Poland was widely praised as the European state least touched by the financial crisis in 2008. Its economy grew even when all of its neighbors, including Germany, were in recession. With the wave of funds provided by the European Union in recent years, the country managed to connect its major cities by freeway and improve its infrastructure with shiny new sports fields.
At the same time, Poland climbed in education to 14th worldwide, according to the most recent PISA ranking by the Organization for Economic Cooperation, putting it ahead of the U.S., Sweden, France, Germany and the U.K.
But these types of development are only one side of the coin, as Teresa's experience shows. In Poland's version of modernization, like in many other places, the biggest advantages have gone to cities while the countryside has become ever more marginalized. This might be a positive trend -- if Poland's rural population did not still include 40% of its inhabitants.
And in the case of losing public transportation, things here couldn't appear more backward.
“At the beginning of the year we waited for a bus with some of my neighbors. A few people were going to work, others had various errands," Teresa explained. "The bus had a relatively huge delay, so I decided to call the company to find out what was happening. A man told me that the connection had been suspended. It was such a shock for us that I started to cry. They left us without any bus connection.”
A similar shock awaited people far beyond Wojnowo. PKS, the company responsible for commuting people by bus in the region, suspended 88 connections at the beginning of 2013. The simple reason, according to a PKS spokesperson: “We couldn't afford to maintain these connections."

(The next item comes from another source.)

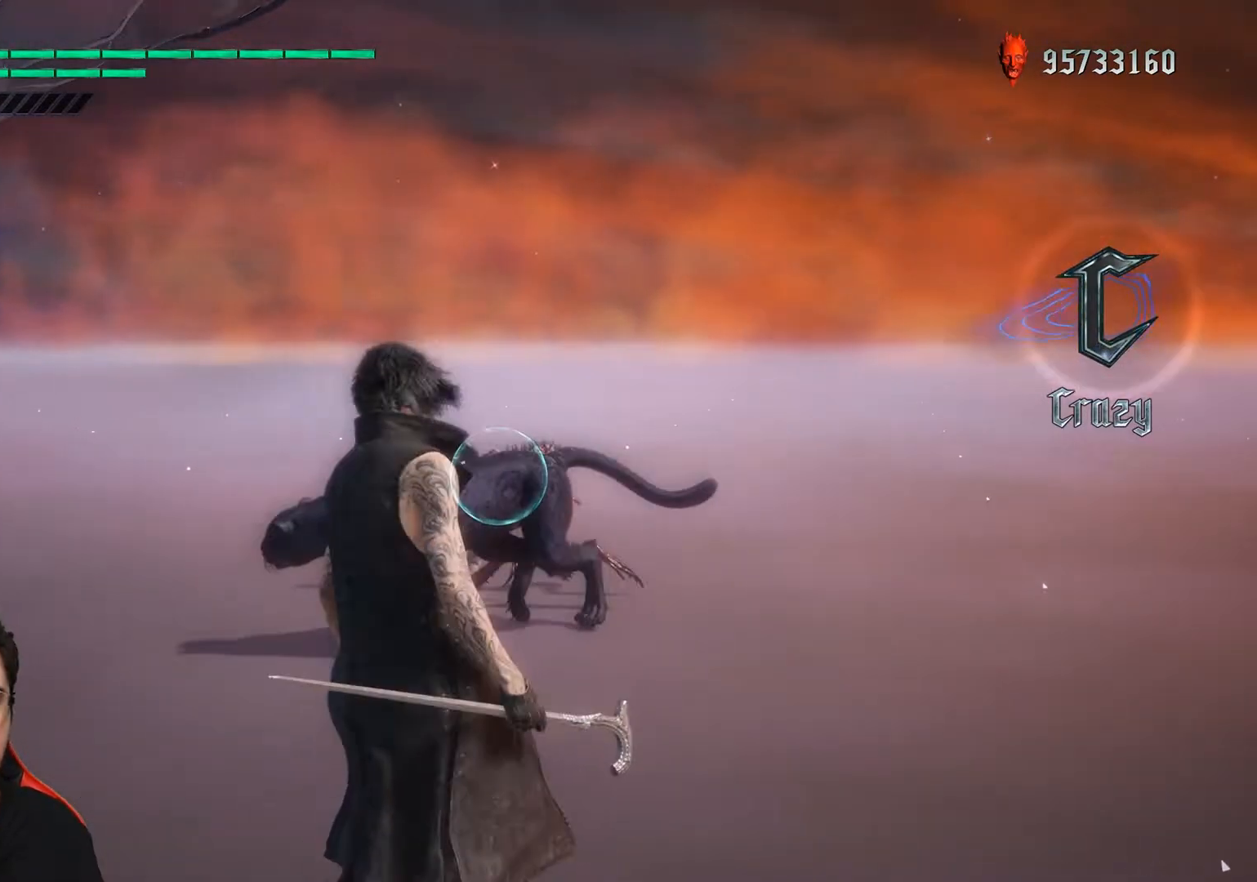
{"buttons": ["R1"], "left_stick": "down-left", "events": []}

And that same economic excuse has, more recently, also justified the closure of commuter rail lines by the Polish National Trains company.
On February 18, the national trains company, PKP, published the list of rail lines that will close over the course of the year. In total, some 2,000 kilometers of track will go out of use. Train stations on the closed lines will be sold. According to the list, PKP will lose 800 train stations.
This is part of an ongoing, decades-long process. Since the transition from communism to democracy that began in 1989, PKP has closed around 5,000 kilometers of rails, which connected predominantly small cities and communities that were forced to bear the brunt of the impact.
Granted, the quality of public transport in Poland has never been very good; even in the past, the schedules of buses and trains weren't frequent enough. When Poland joined the E.U. in 2004 and customs agents on the border with Germany disappeared, used and cheap cars from Germany became widely available.
Since then, the number of passengers taking public transportation has decreased while the number of private cars on the roads has risen dramatically - a trend that further justifies the government's prioritizing investments for roads while neglecting the railway system.
The negative economic impacts on average people, again, have been felt strongest in rural areas. For one, it is far more expensive to travel by car then by public transport, forcing families with modest means to make hard new decisions about how to spend their money. In the case of Teresa, and so many others, owning a car is not even a financial option.
“I will have to ask my neighbors, or beg for a ride from random people. For my whole life I was independent, and now I am like an object," she said. "In some sense it is humiliating.”
Poland's income gap is growing steadily. Country schools and libraries are struggling to remain open. So are post offices and police stations. Now, as the country's "modernization" comes at the cost of a further tax on its poorest citizens, thousands if not millions of people risk being literally, physically, left behind.
The fact that Teresa and so many others like her will have to beg for a ride, or risk being cut off from the rest of the world, is a significant step for Poland.
And make no mistake: the step is backward, not forward.